# Maintaining Attention



## Teffy (Jul 4, 2010)

So, I've never had trouble with maintaining Buffy's eyes on me until now. I don't know if it's because I've been doing a lot of agility or what, but last week at the fun match...she barely looked at me and was oh-so-loosey goosey....everywhere as a matter of fact.

How do you train your dog to stay focused on you?

I've jackpot treated, made strange sounds, change direction, use the 'watch' word...

Of course I'm panicking cuz I stupidly signed up for two trials in a few weeks.:banghead:


----------



## JE-UK (Mar 10, 2010)

Time and experience :smile:.

We took ours to a demo our club put on the other week, and he did three runs flawlessly, only to fall apart on the fourth.

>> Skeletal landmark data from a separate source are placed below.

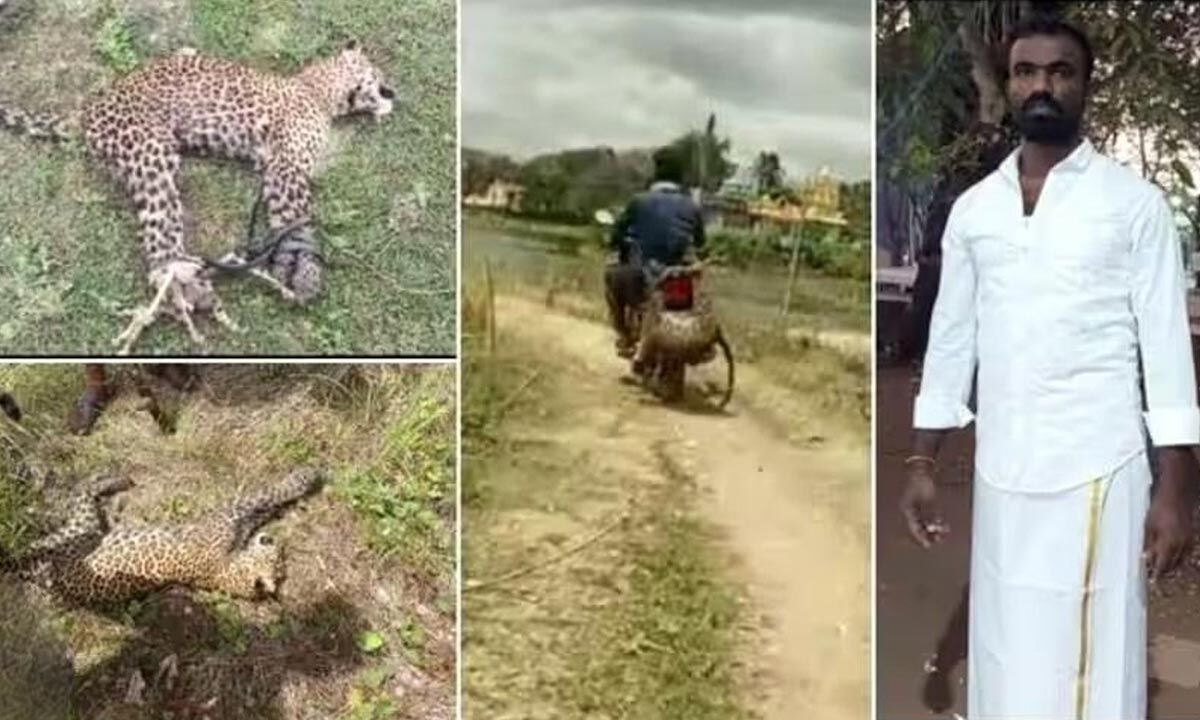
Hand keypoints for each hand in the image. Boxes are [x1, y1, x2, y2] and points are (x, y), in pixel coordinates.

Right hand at [900, 460, 949, 548]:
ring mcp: (917, 507)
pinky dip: (935, 522)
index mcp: (907, 509)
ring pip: (924, 523)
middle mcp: (911, 510)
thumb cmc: (922, 482)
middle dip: (928, 535)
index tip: (928, 544)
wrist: (922, 470)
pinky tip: (943, 526)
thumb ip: (930, 514)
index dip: (921, 537)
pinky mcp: (923, 505)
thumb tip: (933, 527)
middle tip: (937, 540)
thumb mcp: (927, 500)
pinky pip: (929, 517)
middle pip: (919, 527)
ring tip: (942, 534)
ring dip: (933, 529)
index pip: (914, 528)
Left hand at [1144, 467, 1194, 581]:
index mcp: (1169, 544)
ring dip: (1171, 566)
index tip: (1151, 581)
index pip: (1162, 565)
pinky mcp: (1192, 537)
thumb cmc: (1159, 509)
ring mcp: (1188, 542)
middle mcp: (1181, 545)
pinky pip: (1186, 553)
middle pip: (1173, 565)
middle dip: (1164, 572)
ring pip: (1181, 561)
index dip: (1157, 574)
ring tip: (1161, 569)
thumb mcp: (1148, 526)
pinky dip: (1178, 558)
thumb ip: (1148, 544)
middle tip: (1154, 575)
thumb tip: (1146, 558)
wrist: (1177, 496)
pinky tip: (1171, 557)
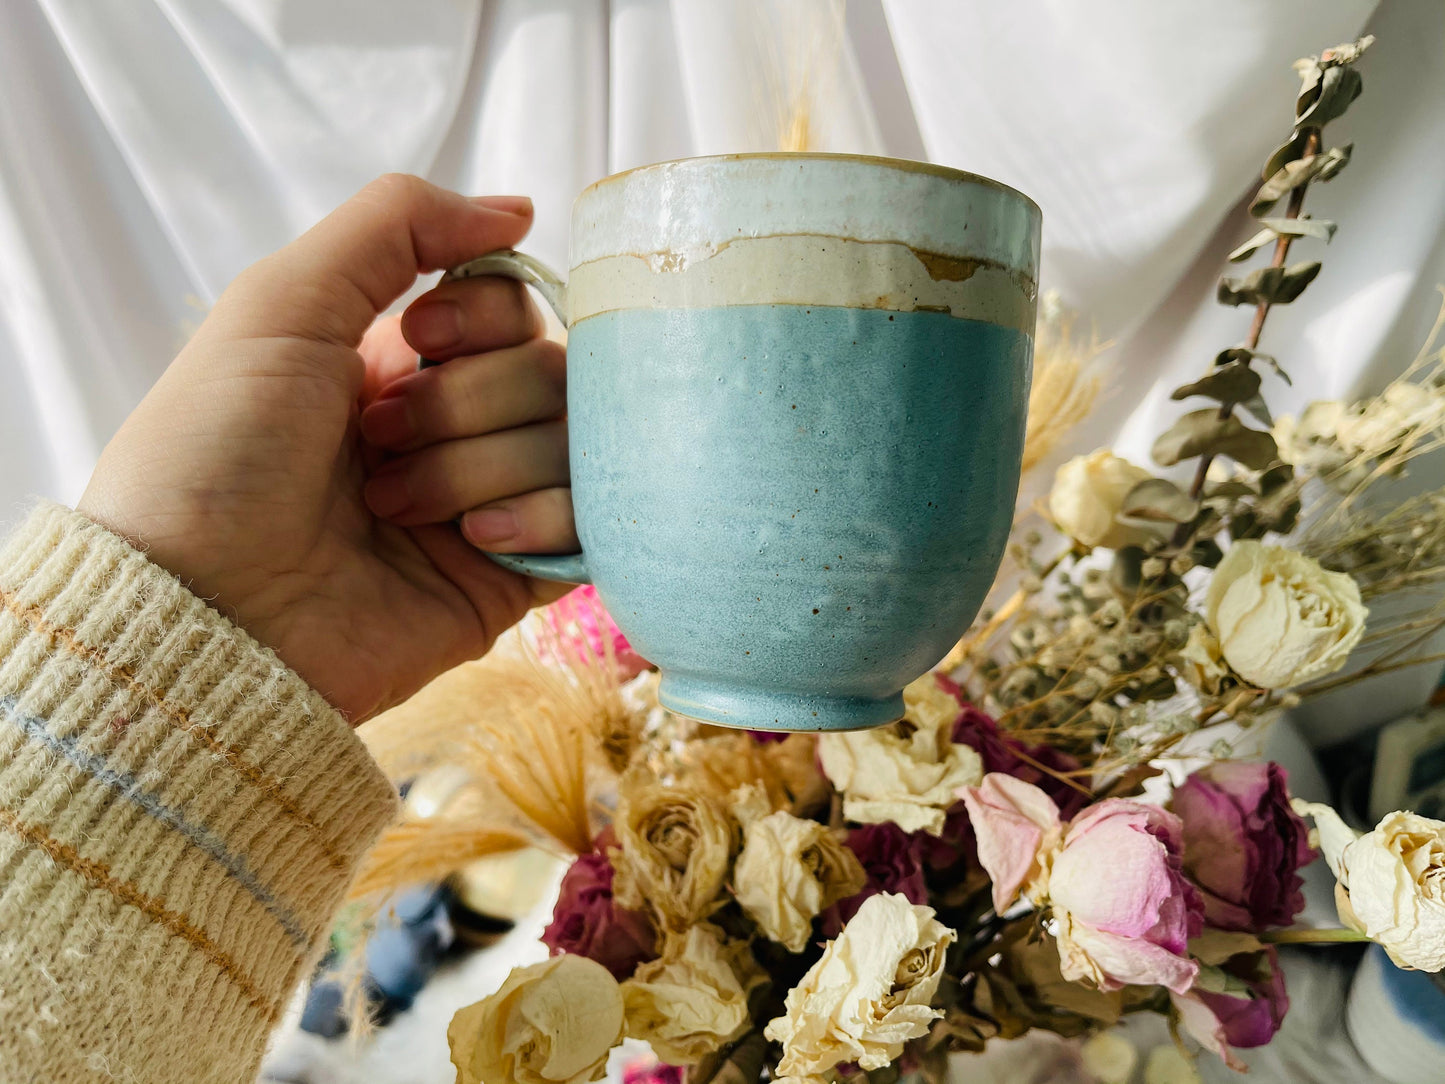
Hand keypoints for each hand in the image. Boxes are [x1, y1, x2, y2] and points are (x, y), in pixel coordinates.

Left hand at [78, 175, 575, 719]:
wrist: (204, 610)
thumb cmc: (217, 452)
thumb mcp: (282, 300)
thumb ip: (396, 225)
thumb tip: (519, 210)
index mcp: (402, 362)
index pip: (513, 305)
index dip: (484, 313)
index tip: (418, 338)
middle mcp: (454, 428)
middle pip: (550, 370)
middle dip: (466, 400)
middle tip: (378, 442)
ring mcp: (488, 503)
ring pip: (570, 444)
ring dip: (477, 466)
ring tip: (393, 508)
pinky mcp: (513, 577)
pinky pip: (588, 523)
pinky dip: (538, 517)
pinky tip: (471, 542)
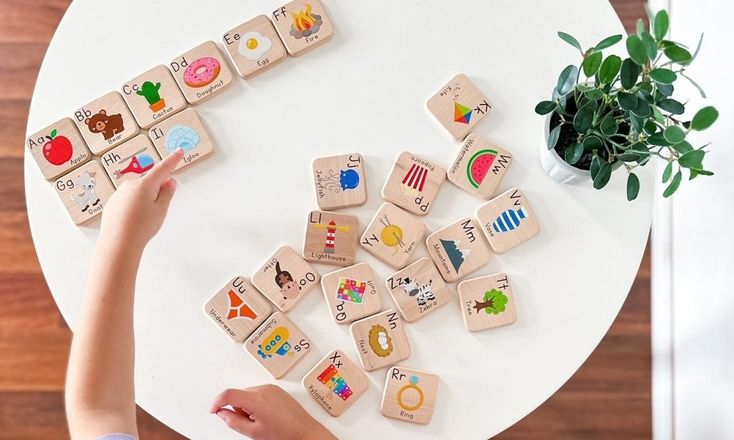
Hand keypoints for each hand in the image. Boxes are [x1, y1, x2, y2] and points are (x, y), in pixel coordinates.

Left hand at [98, 149, 183, 252]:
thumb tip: (169, 182)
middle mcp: (130, 184)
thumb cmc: (141, 227)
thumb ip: (167, 193)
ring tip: (144, 220)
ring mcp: (119, 193)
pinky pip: (127, 200)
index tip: (179, 151)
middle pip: (149, 182)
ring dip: (144, 200)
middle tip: (158, 209)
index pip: (163, 168)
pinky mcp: (112, 202)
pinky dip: (133, 207)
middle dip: (157, 190)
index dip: (173, 160)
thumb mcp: (161, 210)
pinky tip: (133, 221)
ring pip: (138, 192)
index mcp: (145, 184)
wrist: (118, 242)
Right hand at [210, 385, 336, 439]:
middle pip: (238, 394)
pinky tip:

My S.O. was running him, and halfway through the course you could see the thought strike him ... "hey, where's mom?????". He completely blew off my S.O. and went hunting me through the crowd. 

It's overwhelming at first, the noise and excitement and the other dogs, but she'll get there.


----------



## Rocketagility (Apr 27, 2010)

Try not taking the dog ot of his crate to early when my spoo was young if I brought him out too soon, he would loose focus. but if I went strat from crate to startline we would Q.


----------



## Teffy (Jul 4, 2010)

A couple of weeks ago, Buffy got two legs of her RE, 99/100 High in Class for both!!! Yippeeeee! My instructor said that I get too nervous and so she sniffs...so I got to the venue early, sat around, walked around, breathed...and tadaa....she only did a quick sniff once! Thanks for your input!


----------